Odes of Horace - Ode 4.14. To Augustus

What can the conscript fathers do,
Or Romans join'd, with all their souls;
To give th'Augustan worth the honours due,
Grav'd on eternal brass, or written in the rolls.
O thou, the most illustrious prince,
Where'er the sun the world illumes;
'Twas thine the rough north Alpines to convince,
What dignity of rank your martial fame assumes.
For by your troops did Drusus rout
The fierce Genaunians, Brennians keen,
And more than once, raz'd many a strong redoubt
They pil'd upon the Alps tremendous to be seen.
Anon, the elder Nero fought
A dreadful fight with your success;
And drove th'enormous Rhetians, quick as thought,
From ev'ry post of war they ventur'd to possess.
Nero, a glorious sight to see,
How he bore down the mighty bane
Of souls, resolv'd to die or to be free,
Ev'n as the south attacks the ocean's proud disdain,
While Pleiad, and her sisters, cleave
The clouds, the furious victor sped
Thro' midmost fire, the murm'ring troops to grieve,
And with his warrior horse ev'n there the troops to head.
As Aufidus, that rolls before
Appulian Daunus, is in scorn;
And, like the meadow's lord, augments his roar,
And meditates vastation to the fields of corn:
Thus Claudius, thro' each iron rank
Of these barbarians, forc'd renown;
And, charging first and hindmost, front and flank,
Victorious, without loss, he mow'd their armies down.
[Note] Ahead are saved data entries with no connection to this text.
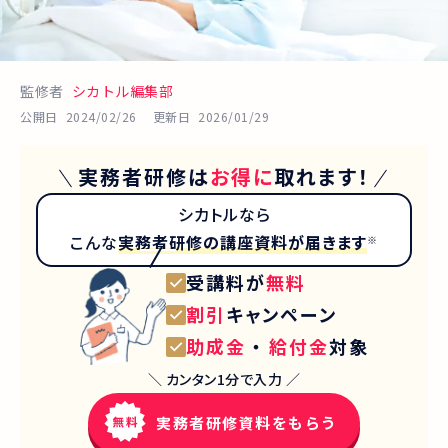
監修者
シカトル編集部
公開日
2024/02/26
更新日
2026/01/29
実務者研修
は
お得に
取れます！
シカトルなら
こんな
実務者研修
の講座資料が届きます
※
受講料が
無料
割引
キャンペーン
助成金
・
給付金
対象
＼ カンタン1分で入力 ／
実務者研修資料をもらう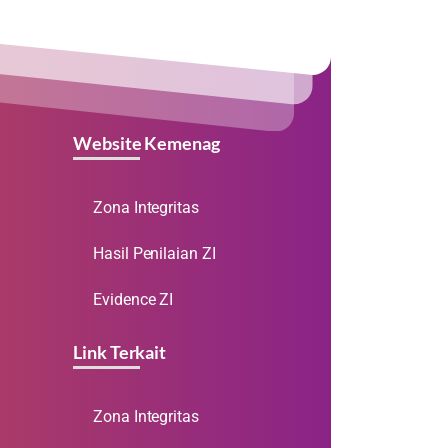
Website Kemenag
Zona Integritas
Hasil Penilaian ZI
Evidence ZI
Link Terkait
Zona Integritas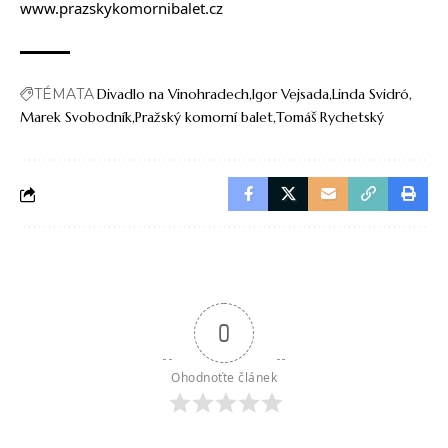
www.prazskykomornibalet.cz
TÉMATA
Divadlo na Vinohradech
Igor Vejsada
Linda Svidró
Marek Svobodník
Pražský komorní balet
Tomáš Rychetský
0
Ohodnoťte článek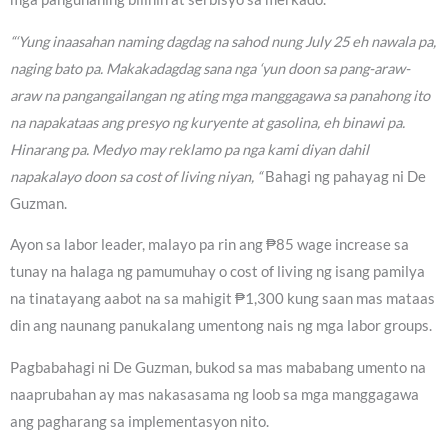
“‘Yung inaasahan naming dagdag na sahod nung July 25 eh nawala pa,
naging bato pa. Makakadagdag sana nga ‘yun doon sa pang-araw-
araw na pangangailangan ng ating mga manggagawa sa panahong ito
na napakataas ang presyo ng kuryente at gasolina, eh binawi pa.
Hinarang pa. Medyo may reklamo pa nga kami diyan dahil
napakalayo doon sa cost of living niyan, “
Bahagi ng pahayag ni De
Guzman.
Ayon sa labor leader, malayo pa rin ang ₱85 wage increase sa
tunay na halaga ng pamumuhay o cost of living ng isang pamilya
na tinatayang aabot na sa mahigit ₱1,300 kung saan mas mataas
din ang naunang panukalang umentong nais ng mga labor groups.
Pagbabahagi ni De Guzman, bukod sa mas mababang umento na
naaprubahan ay mas nakasasama ng loob sa mga manggagawa
ang pagharang sa implementasyon nito.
With thine advice, and prosp'rous fates —
For, on that memorable day,
When suppliant Alexandria ope'd her gates,
With nought within her courts but terror and dismay;
Before the fifteen years ran out,
Fortune successful in the end
The glory, so long wish'd for, brought about,
And made th'imperial arms their final pow'r extend.
Cantabrians, unsubdu'd till now,
Medes, Indians, with submissive mien;
Thee the vague Scythian honour and allow,
Guard of the Latian name, and Rome the world's great queen.
Thee Nilus, that conceals his fount,
Thee Danube, rapid Tigris fear;
Thee the swoln waves, on which such monsters mount,
'Till British cliffs, remote, the horrid bellowing hear.
The region of th'intrepid Gaul,
And all Iberia's harden'd race;
And thee, their lord, the tam'd Sicambrians call,
And, bloody as they were, thy terms of peace embrace.